Les films réalisés dans les années 1930 par le maître Kenji Mizoguchi sont un beau témoignage de la progression de son art ainsi que de son engouement pour les œuvres occidentales. Grâce à la restauration, le public peut découvrir ou revoir trois œuvres de Mizoguchi accompagnées d’introductions très instructives quant à la technique et l’époque de réalisation : les années 1930 qui correspondent à la période réaliste de l’œuvre de Mizoguchi. Le récit est ancré dans la réalité historique et sociale. Ses films visent déjà – et ce sera une constante dans sa filmographie – à démontrer l’injustice imposée aux femmes par les hommes.

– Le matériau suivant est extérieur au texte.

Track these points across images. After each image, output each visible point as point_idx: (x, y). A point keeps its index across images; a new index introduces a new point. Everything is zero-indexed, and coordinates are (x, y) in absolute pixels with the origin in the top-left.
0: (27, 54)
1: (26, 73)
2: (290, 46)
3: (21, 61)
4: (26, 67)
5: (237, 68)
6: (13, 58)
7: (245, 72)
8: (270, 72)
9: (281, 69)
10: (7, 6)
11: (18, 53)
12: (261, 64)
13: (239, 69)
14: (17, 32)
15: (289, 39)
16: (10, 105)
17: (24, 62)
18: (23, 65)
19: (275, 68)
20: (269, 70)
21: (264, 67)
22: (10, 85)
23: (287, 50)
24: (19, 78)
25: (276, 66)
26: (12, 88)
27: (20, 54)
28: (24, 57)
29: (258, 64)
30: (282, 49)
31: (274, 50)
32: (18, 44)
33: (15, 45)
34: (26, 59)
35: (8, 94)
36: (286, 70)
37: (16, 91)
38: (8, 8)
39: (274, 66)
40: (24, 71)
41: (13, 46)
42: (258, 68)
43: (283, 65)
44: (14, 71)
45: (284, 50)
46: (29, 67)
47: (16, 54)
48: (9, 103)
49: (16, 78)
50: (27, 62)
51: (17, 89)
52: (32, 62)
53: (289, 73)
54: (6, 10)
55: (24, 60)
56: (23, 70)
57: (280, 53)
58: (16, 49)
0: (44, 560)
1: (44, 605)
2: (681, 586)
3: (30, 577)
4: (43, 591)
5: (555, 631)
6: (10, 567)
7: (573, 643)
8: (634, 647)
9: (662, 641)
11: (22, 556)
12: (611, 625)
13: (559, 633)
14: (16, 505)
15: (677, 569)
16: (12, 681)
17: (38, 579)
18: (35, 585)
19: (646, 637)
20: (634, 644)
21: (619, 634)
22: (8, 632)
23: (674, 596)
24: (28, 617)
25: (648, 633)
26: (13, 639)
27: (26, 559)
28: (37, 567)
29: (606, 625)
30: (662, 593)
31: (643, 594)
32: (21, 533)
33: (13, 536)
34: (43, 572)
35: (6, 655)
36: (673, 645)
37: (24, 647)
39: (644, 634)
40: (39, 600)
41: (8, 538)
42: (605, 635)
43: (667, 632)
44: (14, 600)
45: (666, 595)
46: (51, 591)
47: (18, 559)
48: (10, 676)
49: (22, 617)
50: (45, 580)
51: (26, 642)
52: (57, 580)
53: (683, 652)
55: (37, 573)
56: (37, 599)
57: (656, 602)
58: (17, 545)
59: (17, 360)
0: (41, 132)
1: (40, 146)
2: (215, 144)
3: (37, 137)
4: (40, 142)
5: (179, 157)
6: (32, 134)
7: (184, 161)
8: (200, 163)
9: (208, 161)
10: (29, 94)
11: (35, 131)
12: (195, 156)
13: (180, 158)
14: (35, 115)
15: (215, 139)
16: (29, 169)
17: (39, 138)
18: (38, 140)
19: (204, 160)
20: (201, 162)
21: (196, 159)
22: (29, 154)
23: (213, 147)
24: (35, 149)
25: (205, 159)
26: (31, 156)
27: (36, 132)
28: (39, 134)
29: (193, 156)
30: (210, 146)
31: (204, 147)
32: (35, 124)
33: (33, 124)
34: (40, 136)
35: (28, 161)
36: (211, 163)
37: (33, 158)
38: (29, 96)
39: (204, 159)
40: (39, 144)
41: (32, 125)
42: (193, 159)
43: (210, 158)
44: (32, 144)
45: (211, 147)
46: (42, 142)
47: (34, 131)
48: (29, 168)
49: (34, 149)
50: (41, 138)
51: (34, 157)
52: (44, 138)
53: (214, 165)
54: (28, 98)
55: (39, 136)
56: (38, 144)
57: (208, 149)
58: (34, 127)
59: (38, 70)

“La cigogne en papier”, réalisé en 1934, est à la lisière entre film muet et film parlant. La présence d’un narrateur – benshi – permet de palier l’absence de dialogue. Sur l’inquiétante Nuit sur le Mont-Chauve de Moussorgsky s’ouvre l’histoire de Osen, femme d’un certain âge et Sokichi, professeur. Le point de départ du film est la panne d’électricité dans une gare. Sokichi en voyant une femme seule dans un wagon voisin songe à son passé. Avant de devenir professeur, il a traversé des épreuves au cours desquelles Osen a joué un rôle primordial. Dès lors, le film se déroule comme un long flash-back. Sokichi se souvient que Osen l’a empêché de mal tourner.
Toujours avec la gente féminine pour thème central, “Oyuki la vierge” (1935) nous entraîne dans le Japon de l’ère Meiji et les soulèvements contre l’empereur. Le climat d’agitation politique pousse chacun à fuir les affrontements. Les bourgeois comme les paysans se retrouvent sur les routes, en quête de refuge. Oyuki et son amie Okin sont deux prostituées achetées par un riche paysan. Obligées de vivre ensemble, toutes les classes sociales vont devoir composer. Oyuki prouvera au cours de cette aventure que sa condition de prostituée n’affecte en rien sa dignité, bien au contraire.
Réalisé également en 1935, “Les coquelicots” met en scène un homme (Ono) devenu professeur après avoir été recueilli par le père de Sayoko, une jeune fille qu’il trouve trop puérile à son goût. L’intrigue se noue avec les vues d’une autre jeune fille : Fujio. Ono est son précepteur et l’aime beaucoup sans le montrer. Sobrement et magistralement, Mizoguchi nous fait ressentir la pression imposée par les conventions sociales sur Ono. Entre reconnaissance ultime et sentiments réels, le jeune professeur doit faire des choix cornéliens.